Optimization: Faster TimeWindowSampler

Currently the TimeWindowSampler does a fancy sampling based on a "time kernel" and affinity matrix sampling (see code for details).

One of the doctests illustrates the process:

    xdoctest -m geowatch.tasks.fusion.datamodules.temporal_sampling __doc__:0 --show

The left image shows the affinity matrix, which represents how much each frame wants to be sample with every other frame as well as a non-determenistic and determenistic set of samples drawn via the sampling process which uses this affinity matrix.

A query involves providing a time index of interest and a number of desired frames, and then asking for the sampler to "fill in" the rest of the frames.

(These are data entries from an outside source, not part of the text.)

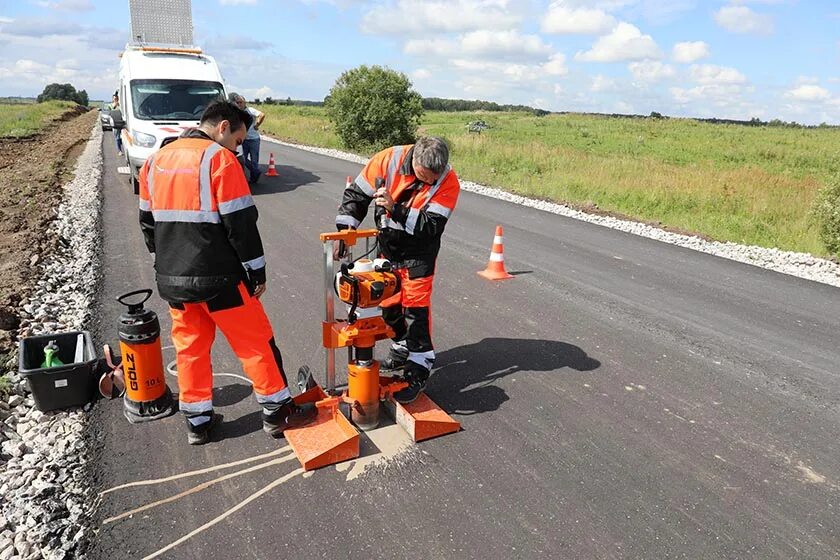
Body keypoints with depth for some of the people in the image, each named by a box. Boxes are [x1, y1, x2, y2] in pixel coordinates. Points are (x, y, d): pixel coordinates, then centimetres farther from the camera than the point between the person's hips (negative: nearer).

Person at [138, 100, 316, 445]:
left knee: (189, 346, 16)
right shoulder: (219, 159, -13)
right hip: (218, 278, -7)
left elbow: (148, 220, 16)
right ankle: (278, 413, 16)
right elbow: (241, 223, -15)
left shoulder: (156, 160, 10)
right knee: (255, 342, 6)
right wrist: (257, 271, -7)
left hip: (171, 278, 7)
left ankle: (197, 422, 25)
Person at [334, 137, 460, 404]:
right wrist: (344, 232, -15)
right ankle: (402, 349, 34)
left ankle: (418, 370, 2)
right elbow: (356, 194, -11)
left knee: (415, 307, -6)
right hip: (388, 244, 4)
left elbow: (432, 226, -30)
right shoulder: (389, 159, -21)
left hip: (419, 251, -3)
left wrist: (396, 210, -41)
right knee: (389, 303, 13)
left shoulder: (448, 182, -24)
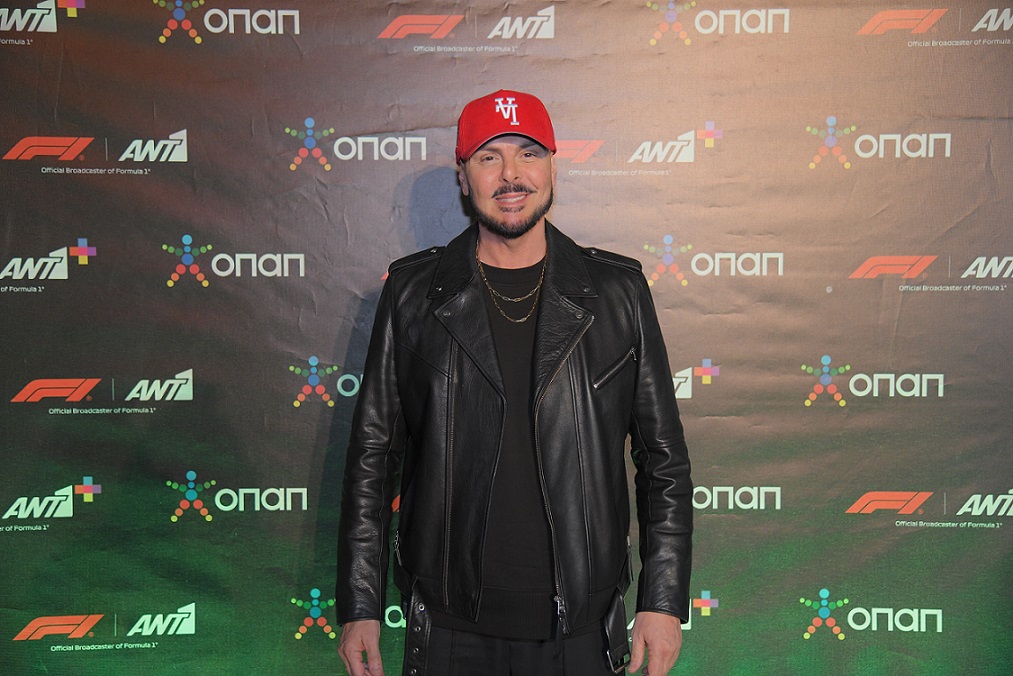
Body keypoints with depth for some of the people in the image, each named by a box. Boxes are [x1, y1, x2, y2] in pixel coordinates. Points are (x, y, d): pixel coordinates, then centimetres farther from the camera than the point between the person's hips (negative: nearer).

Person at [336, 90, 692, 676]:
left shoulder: (617, 291, 0)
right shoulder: (414, 292, 0)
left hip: (580, 629, 0)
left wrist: (664, 602, -2)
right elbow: (373, 454, 3)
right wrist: (359, 606, 1)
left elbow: (664, 457, 3)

The right side shows how this sampling process works for a single query. It takes the row from the affinity matrix corresponding to time index of interest, which is the initial probability distribution for sampling all other frames. This distribution is modulated by a few factors depending on parameters (e.g. time-kernel). Then a sample is drawn and that becomes the "next" sample. It's row from the affinity matrix is "folded into" the distribution, and other modulations are applied (time kernel, downweighting previously chosen indexes). This process repeates until the number of desired frames are sampled or a sampling error occurs (e.g. no more frames to sample from).

The problem is that this query is slow. It bottlenecks startup time for training new problems or on new machines in the initial grid building stage. This is somewhat mitigated by the fact that the initial grid building cached, but it is annoying for users and it doesn't have to be this way.

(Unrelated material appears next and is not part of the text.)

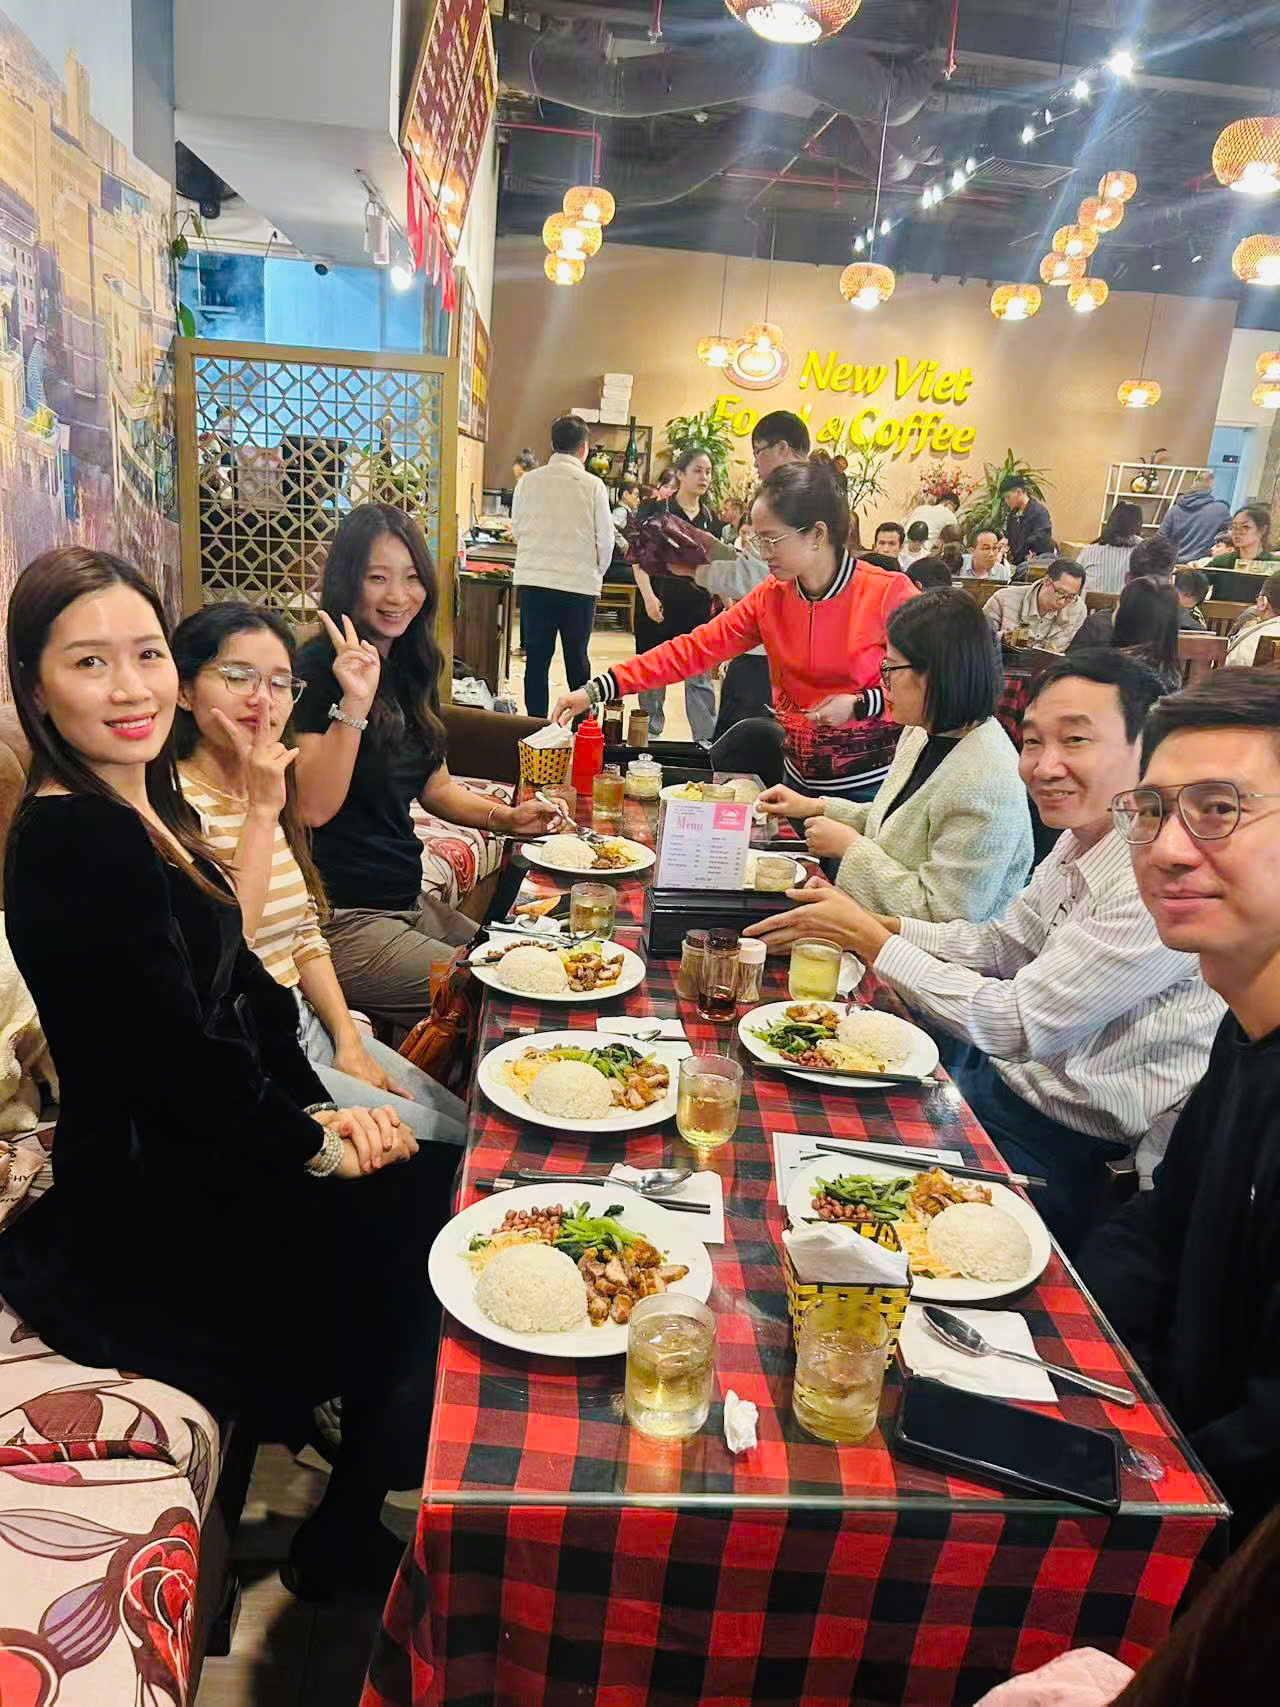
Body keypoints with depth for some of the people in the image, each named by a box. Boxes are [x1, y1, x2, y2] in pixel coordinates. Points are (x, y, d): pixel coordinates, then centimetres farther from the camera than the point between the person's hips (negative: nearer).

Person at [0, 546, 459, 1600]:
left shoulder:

Recall the time kernel is a way to specify distribution as a set of "ideal sample times" (illustrated via the green dashed lines). This kernel determines a distribution (as the multicolored curves) that will provide a randomized (useful at train time) or determenistic sampling over a dense (or sparse) set of time samples.

When we are given a set of "discrete observations" (the thick dark-blue lines), and for each curve in the time kernel we can assign a probablity to it, and sample proportionally (for randomized) or take the max probability (discrete). We also have to take care of the cases where there are not enough samples, or a time is chosen twice.

I'm thinking that a simpler method based only on the time kernel would do about as good of a job, but be significantly faster.

Looking for ideas / implementations.